Repetitive thinking shows up in many ways. It can show up as routine thinking. When we become accustomed to a routine way of thinking, we don’t question it anymore. But repetitive thinking can also apply to social customs and manners that are widely accepted but not true. A very popular social custom is to sound nice, positive, spiritual, or moral. In other words, we do not say what we are actually thinking. That makes us inauthentic. It also causes us to project what we are hiding on to others.
The thought that arises first when we go to say something is what is in our mind. After all, we just thought it. Now, if that isn’t a nice thought, and we don’t want to say it, we should just let that thought go. Then we might say the next thought that arises in our mind, or we might let that thought go too. Eventually, we stop changing our mind or fixing our mind. We don’t have any thoughts in our mind that we don’t want to say anymore. With that intro, here’s our conversation.
Damien 1/24/2017
Lately, when I am involved in a conversation or overhear a conversation, it appears to go too fast for me to discriminate. So I make a quick note and come back to it later so that I can let go around anything that generated emotion. The one thing I did not see so well was projection. This post really helped me to see projection more clearly. Especially the part where you’re talking to someone who was talking nicely and positively.
Thank you, this was really helpful.
Cathy Replying to Damien 1/25/2017
Yeah, projection is hard for everyone because conversations do move very quickly. I still get caught in projections occasionally. I’m glad that the article was helpful.
Here’s some additional commentary for this article. First of all, you have to look at what beliefs you have that cause you to believe others or to take in what they say. We have beliefs in our minds that cause us to take in beliefs. For example, we think that we must believe someone with greater status or authority. We believe such people without thinking about doing so. We forget to discriminate when they speak.
At the end of initiation, we don’t believe any other person on any topic, but it takes years to get there. As free-minded beings, we don’t place anyone above us or below us. We live from our individual mental containers. But that isn’t how the illusion works. In the illusion, people have shared beliefs, shared knowledge, and shared rules and values. They have false identities stuck in their mind. The illusion is very complex. That’s why the Gold Circle takes time…much more time than people wish it took.
Let me elaborate on this issue of projection. When someone doesn’t say what they are thinking, they project out what they are hiding. Oh this horrifies people; they thought they were hiding their shitty thoughts. But we never are. Of course, most people don’t notice projection because their mind is so damn noisy. Most people are thinking when they are listening, so they aren’t listening at all. That also means that they aren’t discriminating.

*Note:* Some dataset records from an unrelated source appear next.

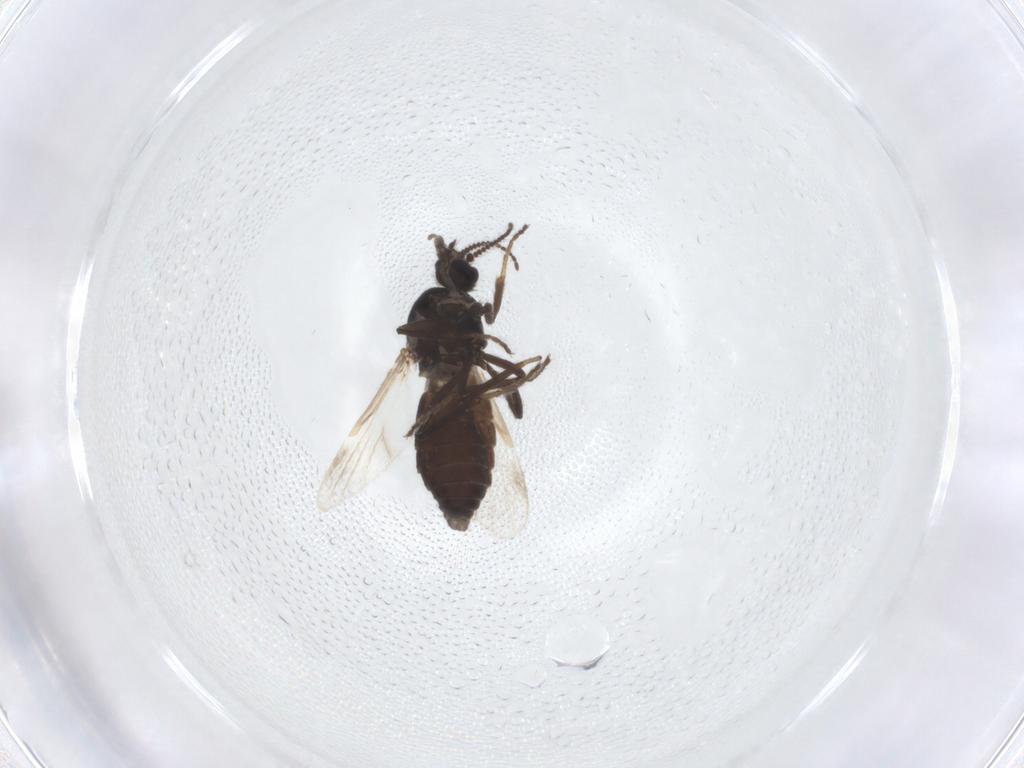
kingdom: Animalia
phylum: Arthropoda
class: Insecta
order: Diptera
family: Ceratopogonidae
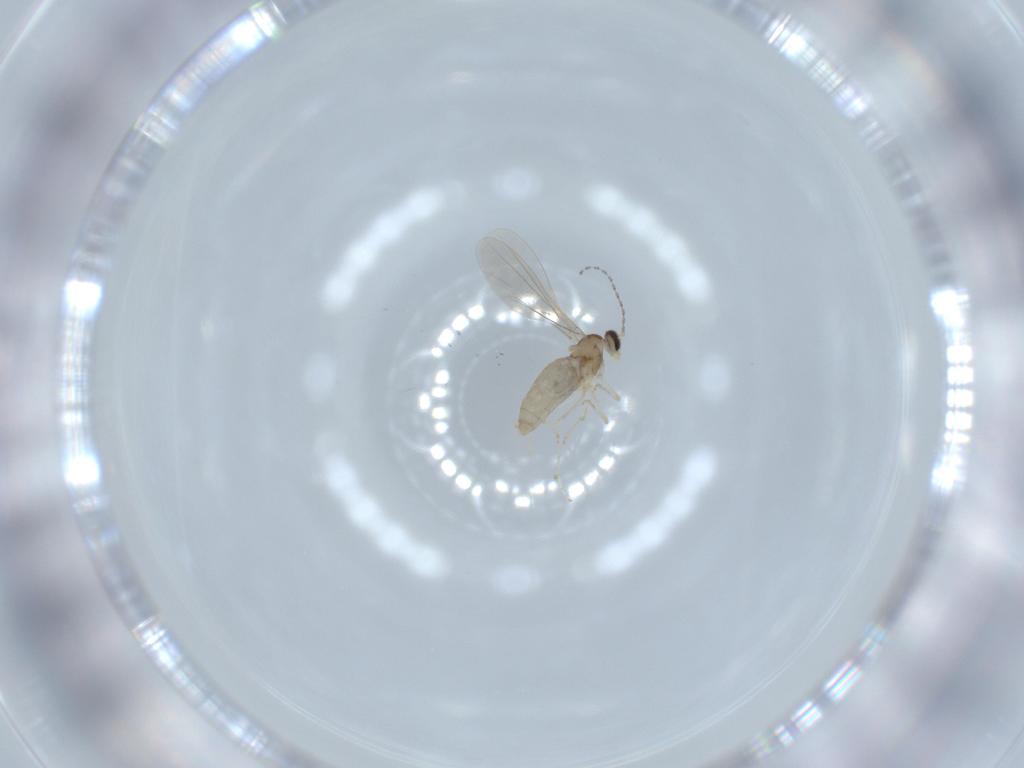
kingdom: Animalia
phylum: Arthropoda
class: Insecta
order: Diptera
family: Cecidomyiidae
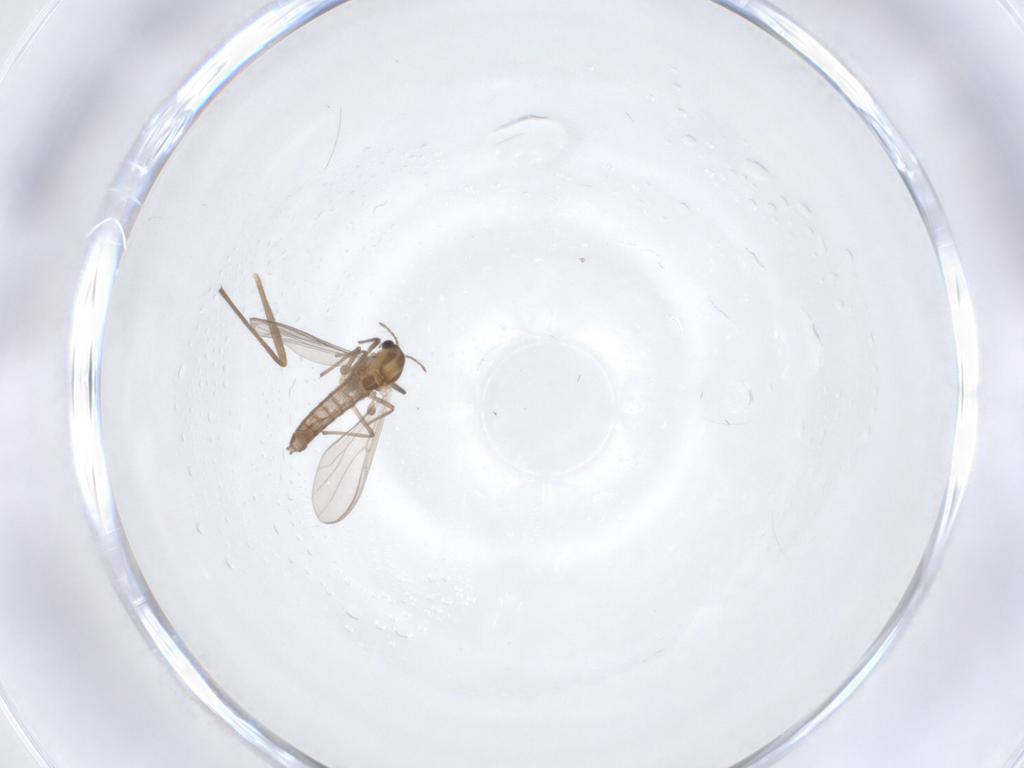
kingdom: Animalia
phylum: Arthropoda
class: Insecta
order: Diptera
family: Chironomidae
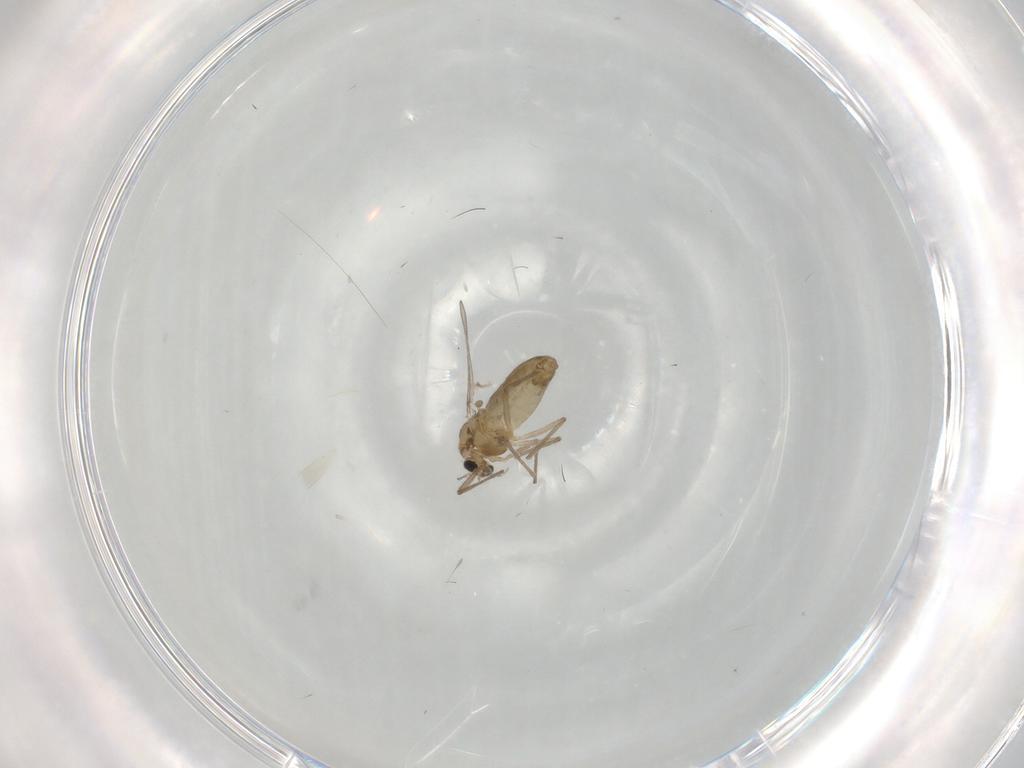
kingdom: Animalia
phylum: Arthropoda
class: Insecta
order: Diptera
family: Chironomidae
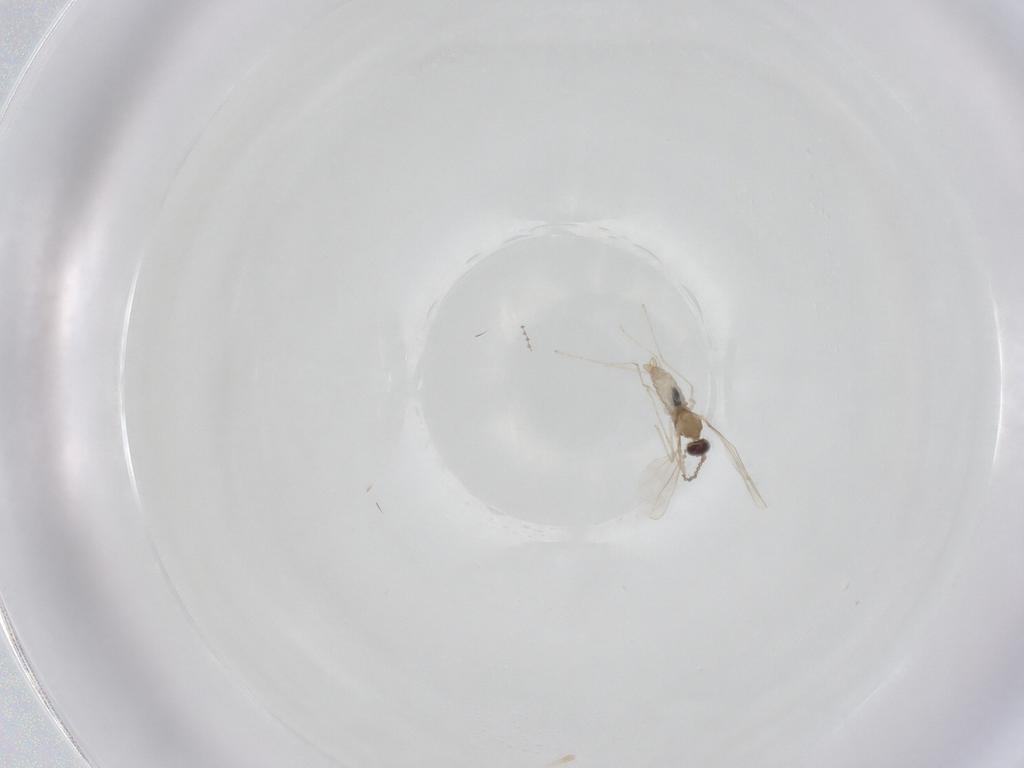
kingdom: Animalia
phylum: Arthropoda
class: Insecta
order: Diptera
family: Cecidomyiidae
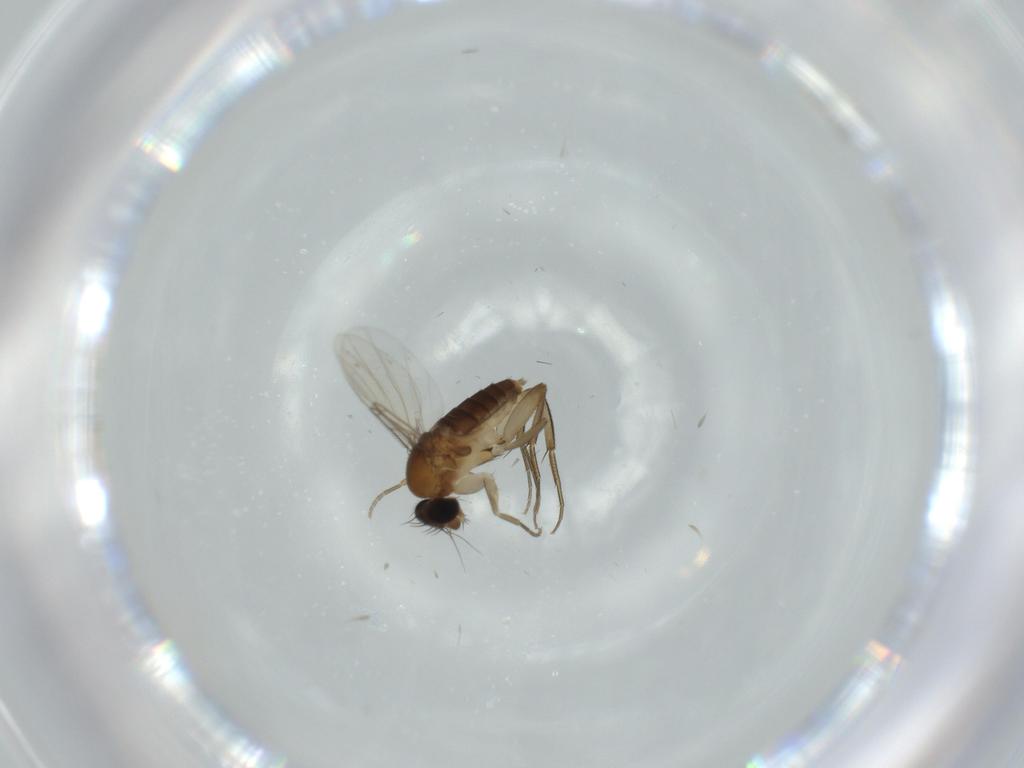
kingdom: Animalia
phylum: Arthropoda
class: Insecta
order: Diptera
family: Phoridae
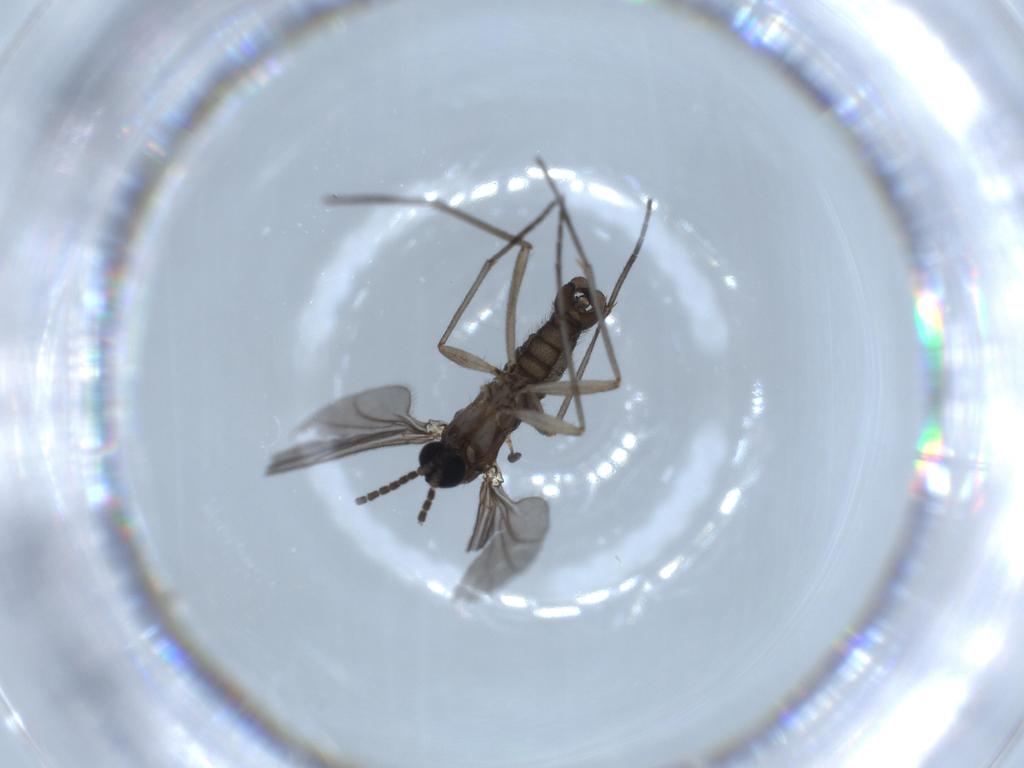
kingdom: Animalia
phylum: Arthropoda
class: Insecta
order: Diptera
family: Sciaridae
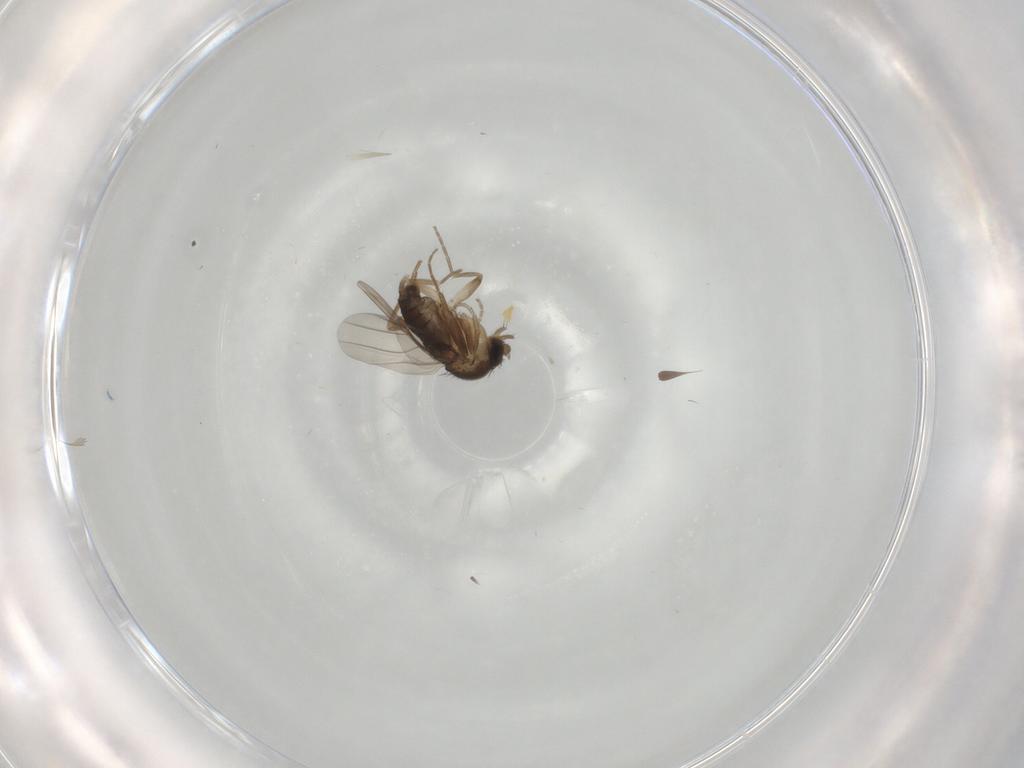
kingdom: Animalia
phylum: Arthropoda
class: Insecta
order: Diptera
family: Phoridae
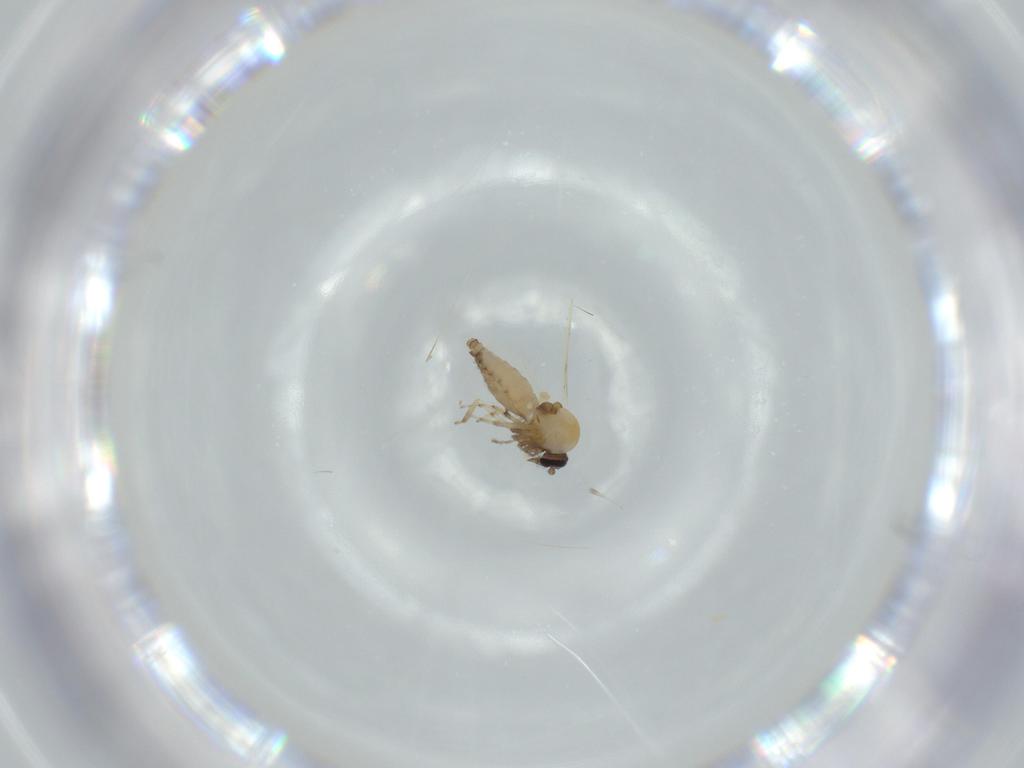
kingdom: Animalia
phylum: Arthropoda
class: Insecta
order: Diptera
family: Ceratopogonidae
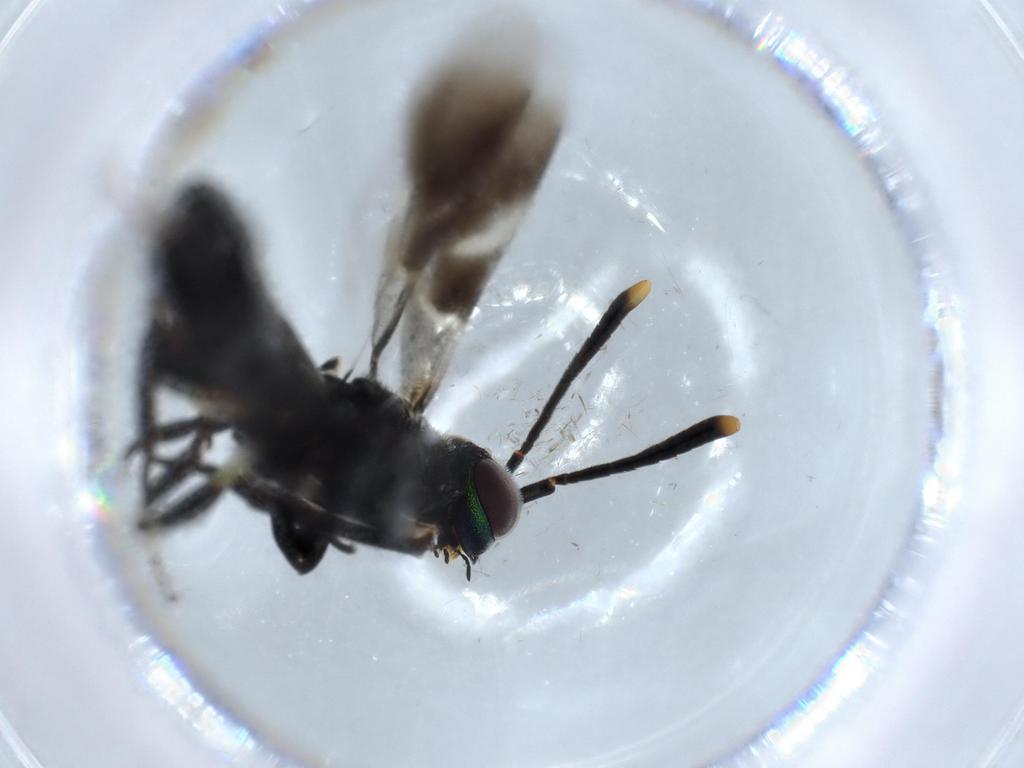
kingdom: Animalia
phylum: Arthropoda
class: Insecta
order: Hymenoptera
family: Eupelmidae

But when you clean up your mind, it becomes quiet; you notice projection right away because you do listen to people. People who pretend to be nice, moral, positive, or spiritual always project. That used to upset me; I didn’t know what to do with their projections. But listening doesn’t mean believing another. It doesn’t mean submitting to the other. Projected thoughts are always false thoughts that generate emotion in us when we believe them. So we just let them go like any other thought. We get quicker at letting go of projections as our mind becomes quieter and clearer. But it is a complex topic because people project in many ways. That’s way beyond the scope of this article. I’ve written books on this topic in the Gold Circle.
Sarah 1/27/2017
Sarah began by quoting my article where I was talking about my own experience with my own mind. “So first, I have to see what my mind is doing automatically. In those repetitive moments, my mind would repeat the unwanted thoughts because I treated them like they were true or a warning. I wasn’t thinking, ‘This thought is true.’ It was more like I felt that I could not get the thought to leave. I was not discriminating at all. I didn’t think I could. As I said, in each case, I wanted to change the physical reality. I was stuck on that. I was not letting go of the thoughts that I had about my physical reality.”
Sarah: This is the absolute crux of the matter for me, the very issue that has kept me stuck. Seeing something in the illusion and truly believing it, then fearing it, has left me full of emotions and stuck for a very long time. So I’ve found letting go really tricky; it’s like asking me to speak French when foreign languages aren’t my thing. Little by little, I’ve had to work on this new way of using my mind. I can see that the thought is false; I want to drop it, so I say – “Nope my mind says (stubborn devil).” So I look at the clone and the tricks it’s playing and gain my courage to go deeper and deeper into my mind, which has scared me so much. I want to be less taken in by my mind. Fortunately, I no longer think I’m doing it wrong. It’ll come. Thanks, Cathy.
Cathy Replying to Sarah 1/27/2017
That’s why I say these things in so many different ways, Sarah. Different things click with different people. Glad that helped.
The key to letting go of any thought is to see it as FALSE. Talking to our mind doesn’t cause letting go, but speaking to our mind can sometimes remind us that we can let go. As long as we perceive a thought as true, we won’t let it go. There is a reason for that: We can’t let go of our True Self or what is naturally true for us. So our mind copies our True Self, and says, “I can’t let go of any belief that is labeled as true.” Unfortunately, our minds don’t realize that no beliefs are true. So letting go takes some patience, persistence, and practice.